**Texto fornecido:**
O Globo - https://oglobo.globo.com/ela
16 de Jul de 2021

Indígenas de diferentes origens conquistam espaço na internet e pautam debates sobre preconceito e estereótipos
Perfis em redes sociais reúnem milhares de seguidores e transitam por temas como história, artes e moda

Eduardo Vanini
16/07/2021

Cristian Wari'u perdeu as contas das vezes em que foi chamado por apelidos preconceituosos nos tempos de escola, até entender que despertar o interesse dos colegas sobre a sua própria história poderia mudar isso. Foi quando passou a explicar, entre outras coisas, a origem de seu nome, munido de uma narrativa envolvente. Os xavantes, conta, têm a tradição de batizar as novas gerações a partir dos sonhos dos anciãos. "Wari'u era o nome do meu bisavô, que foi um guerreiro exemplar. Depois de sonhar com ele, meu avô decidiu que eu deveria me chamar assim", conta.
Ao notar como essas narrativas cativavam as pessoas à sua volta, Cristian decidiu levá-las a um público ainda maior. Ele criou, em 2017, um canal no YouTube, cujo grande hit é o vídeo "Povos indígenas do Brasil", com mais de 190 mil visualizações. Na gravação de seis minutos, o rapaz elenca uma série de enganos frequentemente cometidos pelas pessoas quando se trata dessa população. "'Índio' foi um equívoco dos primeiros navegantes ao pisarem nessas terras, por acreditarem ter chegado às Índias. O correto é indígena", explica, antes de citar outro erro: "'Tribo' é ultrapassado, é uma denominação europeia criada para hierarquizar os diferentes povos".
Com mais de 35 mil inscritos no canal e 70 mil seguidores no Instagram @cristianwariu, o rapaz, de 23 anos, é um dos maiores expoentes de uma geração de indígenas que galgaram o posto de influenciadores digitais e difundem informações das mais variadas naturezas nas redes. Afinal, como ele também explica em seu vídeo mais assistido, o povo indígena é extremamente plural. "O assunto é muito diverso e extenso. Sempre deixei claro que nunca quis ser um porta-voz de todos os povos. Até porque são mais de 300 no Brasil, e cada um deles tem o seu modo de pensar e a sua linguagem."
Assim como Cristian, o modelo Noah Alef, de origem Pataxó, também lança mão da sua visibilidade para trazer à tona assuntos ligados a essa população. Com trabalhos para marcas como Farm e À la Garçonne, além de aparições nas páginas de revistas nacionais e internacionais, como "GQ Portugal", o rapaz tem apenas 21 anos e está em plena ascensão no mercado da moda. A correria profissional, entretanto, não serve como pretexto para que deixe de compartilhar conteúdos informativos em seu Instagram @noahalef, onde é seguido por mais de 150 mil usuários. "Por meio da minha imagem e do meu trabalho, acredito que muitos poderão se ver representados", vislumbra o modelo. "A moda não tinha uma presença indígena, e espero que isso possa mudar daqui para frente."

**Questões de leitura:**
[1] Com base na reportagem sobre influenciadores indígenas, responda a cada pergunta a seguir em uma linha, marcando as respostas com as mesmas letras.
(a) Em que ano Cristian Wari'u criou seu canal no YouTube?
(b) Segundo Cristian, quantos povos indígenas existem no Brasil?
(c) De que origem é o modelo Noah Alef?
[2] Transforme em lista o parágrafo da reportagem sobre influenciadores indígenas que começa com "Ao notar como essas narrativas", mantendo seus fatos principais.
[3] Dê continuidade à reportagem sobre influenciadores indígenas a partir do ponto em que ela termina.
Nenhuma das tarefas depende das entradas.

**Material extraído:**
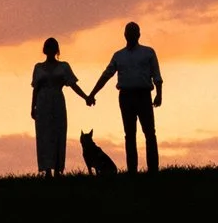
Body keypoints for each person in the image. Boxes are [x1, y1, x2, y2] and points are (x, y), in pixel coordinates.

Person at [86, 21, 163, 172]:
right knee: (130, 134)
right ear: (125, 35)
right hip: (126, 96)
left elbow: (157, 75)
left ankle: (153, 169)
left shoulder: (148, 52)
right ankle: (132, 170)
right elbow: (106, 75)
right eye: (129, 33)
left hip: (143, 95)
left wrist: (159, 95)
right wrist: (92, 93)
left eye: (134, 32)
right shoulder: (118, 55)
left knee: (149, 133)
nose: (131, 35)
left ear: (139, 35)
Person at [29, 36, 91, 176]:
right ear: (45, 50)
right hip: (43, 104)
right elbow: (35, 88)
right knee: (44, 135)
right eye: (48, 47)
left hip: (57, 102)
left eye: (53, 48)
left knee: (58, 134)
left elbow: (73, 85)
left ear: (56, 50)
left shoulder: (64, 66)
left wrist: (86, 97)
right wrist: (33, 107)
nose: (50, 50)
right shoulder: (38, 68)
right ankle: (47, 170)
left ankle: (57, 169)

**Tarefas resolvidas:**
[1]
(a) Em 2017.
(b) Mais de 300.
(c) Pataxó.

[2]
- Cristian decidiu levar as narrativas sobre sua história a um público maior.
- Em 2017, criou um canal no YouTube.
- O vídeo de maior sucesso do canal é "Povos indígenas do Brasil", com mais de 190 mil visualizações.
- Na gravação, de seis minutos, ele aponta enganos comuns sobre a população indígena.
- "Índio" foi um equívoco dos primeiros navegantes, que acreditavam ter chegado às Índias, e o termo correto é "indígena".
- "Tribo" é um termo ultrapassado, uma denominação europeia criada para hierarquizar os diferentes povos.

[3]
Entre os muitos posts engajados que aparecem no seu feed, Noah também guarda espaço para uma dose de ironia, como fez num recente vídeo gravado para criticar a visão caricatural de que indígenas não têm acesso a celular. Afinal, como diz o modelo, nem mesmo o sucesso profissional o livrou das situações impertinentes em seu cotidiano. "Os preconceitos diários que mais observo partem de pensamentos que criam estereótipos sobre nós. Se usamos um celular, não somos mais indígenas. Do mesmo jeito, se moramos na cidade e não na aldeia, se usamos qualquer tecnologia e roupas ou falamos português e não outra língua nativa, questionam a nossa origem e identidade", relata. "Por isso, busco trazer representatividade com o meu trabalho e sempre compartilho informações que façam as pessoas mudarem seus pensamentos em torno de nós."
Também ligada ao universo da moda, a estilista niteroiense Dayana Molina diz ter compreendido logo na juventude como a luta indígena vai muito além do bullying sofrido na escola. "Significa batalhar por espaços que não seriam facilmente conquistados. Entendi que me calar não resolveria nada, mas promoveria mais exclusões dos nossos corpos", afirma. Movida por esse sentimento, ela fundou a marca Nalimo, com uma produção feita 100% por mulheres, especialmente indígenas. O discurso eloquente reverbera tanto nas redes do negócio (@oficialnalimo) quanto da própria Molina (@molina.ela), que juntas somam mais de 20 mil seguidores.
Boa parte das postagens leva a hashtag #descolonizeamoda, que aparece já nas descrições de ambos os perfis. "Essa indústria tem atitudes coloniais e quadradas. Ainda falta muita estrada para avançar", critica. "Mas diria que sou uma criativa subversiva e consciente do meu papel social. Minha roupa transcende expectativas de uma 'moda indígena', cheia de estereótipos. Estou criando uma moda com liberdade, visionária e ética", elenca a estilista.
Ela define as redes sociais como um "megafone virtual" e afirma que conexões importantes têm surgido nesse ambiente. "No período em que combatemos a PL490 (que ameaça demarcações de terras índigenas), a internet foi uma ferramenta importante para conversas mais profundas nos directs. Na medida em que vou crescendo, fica mais difícil responder a todas as mensagens, mas todo contato é genuíno e me motiva a seguir firme na luta."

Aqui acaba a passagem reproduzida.